The latest issue of Psychoanalytic Dialogues (Volume 34, Issue 6) offers a rich exploration of contemporary psychoanalytic thought, focusing on themes of identity, relationality, mourning, and the pressing environmental crisis.
The issue opens with an editorial by Stephen Hartman, Amy Schwartz Cooney, Jack Foehl, and Lauren Levine.
Adam J. Rodríguez’s article, “Disallowing Multiplicity: Internalized Hierarchies, Dissociation, and Unformulated Bits of Self in a Poor, Mixed-Race Kid,” examines the internal struggles of identity formation amidst systemic hierarchies. This is followed by two insightful responses: Mary Kim Brewster’s “Thinking About the Unthought Multiracial Subject” and Elizabeth Corpt’s “Per (as in, by Means of) Versions Are Us,” both of which expand on Rodríguez’s exploration of multiracial identity and the challenges of integration. Rodríguez concludes the discussion with his reply, “The ‘Unthought Mixt Subject’ and Destroying Reality,” where he reflects on the implications of the commentary and further develops his ideas.

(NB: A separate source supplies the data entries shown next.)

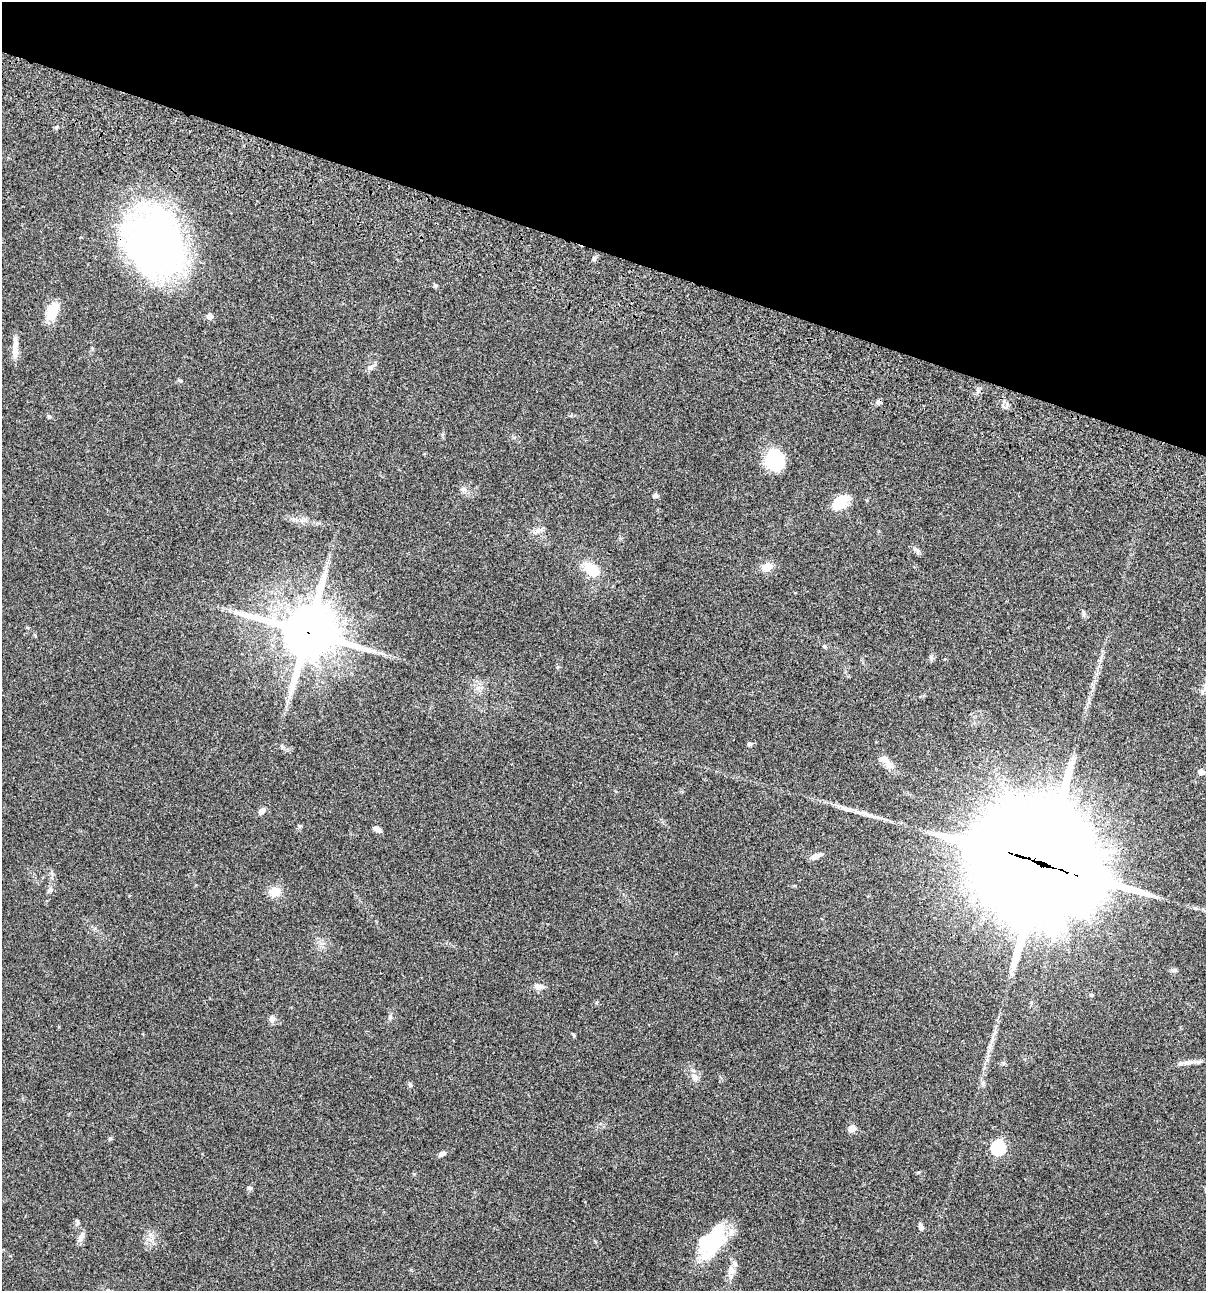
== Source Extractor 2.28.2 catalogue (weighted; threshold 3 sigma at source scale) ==
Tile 2 of 4 x 4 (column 2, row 1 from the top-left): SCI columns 1437-2640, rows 3987-5275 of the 5406 x 5393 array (HDU 1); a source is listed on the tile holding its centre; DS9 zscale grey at full resolution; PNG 1208 x 1293 px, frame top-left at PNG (2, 2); no overlay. Shown black and unused: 20% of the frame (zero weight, under 3 of 4 exposures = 9% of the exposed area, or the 3 px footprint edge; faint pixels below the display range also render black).
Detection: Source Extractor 2.28.2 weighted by HDU 2 'WHT'; one run over the whole footprint, this tile lists its part. Background 0.0468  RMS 0.0053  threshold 0.0239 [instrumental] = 3 sigma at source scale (4.5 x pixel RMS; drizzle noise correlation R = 1.50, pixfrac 1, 0.05/0.05 arcsec/px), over >= 5 px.
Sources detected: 59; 2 inside a brighter object's white glare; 1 cosmic-ray / hot-pixel residue — not listed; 5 inside a brighter listed object's ellipse — not listed separately; the other 51 listed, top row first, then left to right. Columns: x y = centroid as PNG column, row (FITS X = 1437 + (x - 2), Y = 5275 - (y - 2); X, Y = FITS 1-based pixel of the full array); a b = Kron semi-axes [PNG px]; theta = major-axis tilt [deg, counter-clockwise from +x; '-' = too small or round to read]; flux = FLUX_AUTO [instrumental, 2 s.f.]
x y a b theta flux
156 247 66 51 -46 230
594 258 8 4 81 0.94
435 286 6 5 - 0.77
52 311 18 11 67 13
210 316 5 5 - 3.5
15 351 21 8 88 4.5
370 367 10 5 26 1.4
978 391 6 4 19 0.92
49 416 5 5 - 0.67
774 459 20 18 -90 28
463 489 7 7 - 1.5
655 496 7 6 - 1.2
841 502 18 14 34 11
537 531 13 7 40 2.5
915 549 8 5 -32 1.3
767 567 11 8 20 5.4
592 570 17 12 -32 11
1083 614 7 4 -72 0.97
308 632 18 17 - 2800
824 646 5 4 - 0.66
931 658 9 5 -81 1.1
750 744 6 5 - 1.1
282 746 6 5 - 0.84
888 764 20 8 -62 4.2
1201 772 5 5 - 3.6
262 811 11 6 45 2.4
855 811 37 5 -19 6.3
299 826 6 4 -1 0.71
377 829 10 5 -23 2.1
816 856 13 6 21 2.7
1043 864 47 35 -22 17000
49 890 10 4 34 1
275 892 14 13 - 5.5
1173 970 8 6 -13 1.1
539 987 10 8 -9 2.8
1091 995 5 4 - 0.63
390 1017 6 5 - 0.82
272 1019 9 8 - 1.8
573 1035 6 4 -46 0.57
1187 1062 26 5 6 3.3
695 1077 14 8 -49 3.2
410 1085 7 5 -67 0.88
852 1128 7 7 - 3.8
998 1148 7 6 - 74
442 1154 9 5 26 1.5
250 1188 6 5 - 0.85
77 1222 9 4 -79 1
921 1227 7 5 -68 1.7
81 1236 13 7 68 2.9
713 1242 42 19 51 30
731 1270 13 9 -66 3.2
Overlapping masked pixels (flux is a lower limit):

The theme of mourning and aggression takes center stage in the collaborative piece by R. Neslihan Ruganci, M. İrem Yildiz, Banu Bülbül, and Gökçe Silsüpür, “Is Healing Possible in Such a Context? Mourning and Aggression: The Shadow of the Never Commemorated.” This article explores unprocessed grief and its impact on individuals and communities. Brigitte Zakari’s response, “Acknowledging Guilt as a First Step Toward Mourning,” provides a Kleinian perspective on guilt and mourning. Penelope Starr-Karlin’s “Twinship’s Dark Doppelganger: Janus-Faced Belonging Under Right-Wing Populism” examines the shadow side of collective belonging, weaving together themes of identity and political context.
Susan Bodnar’s “The Fierce Urgency of Now: The Case for Including the Environmental Field in Clinical Work” is a standout piece that argues for integrating environmental awareness into psychoanalytic practice. This piece sparks a series of thoughtful discussions, including Susanna Federici’s “Rediscovering a Sensitivity for the Environment in the Clinical Encounter,” Jessica Somers’s “So Many Birds: Psychoanalytic Listening in the Time of Climate Crisis,” and Anna L. Stothart’s “The Red in the Sky.” Bodnar concludes this series with her reply, “Sensitivity and Birds in a Red Sky: Finding Relationality in an Environmental Dialogue.”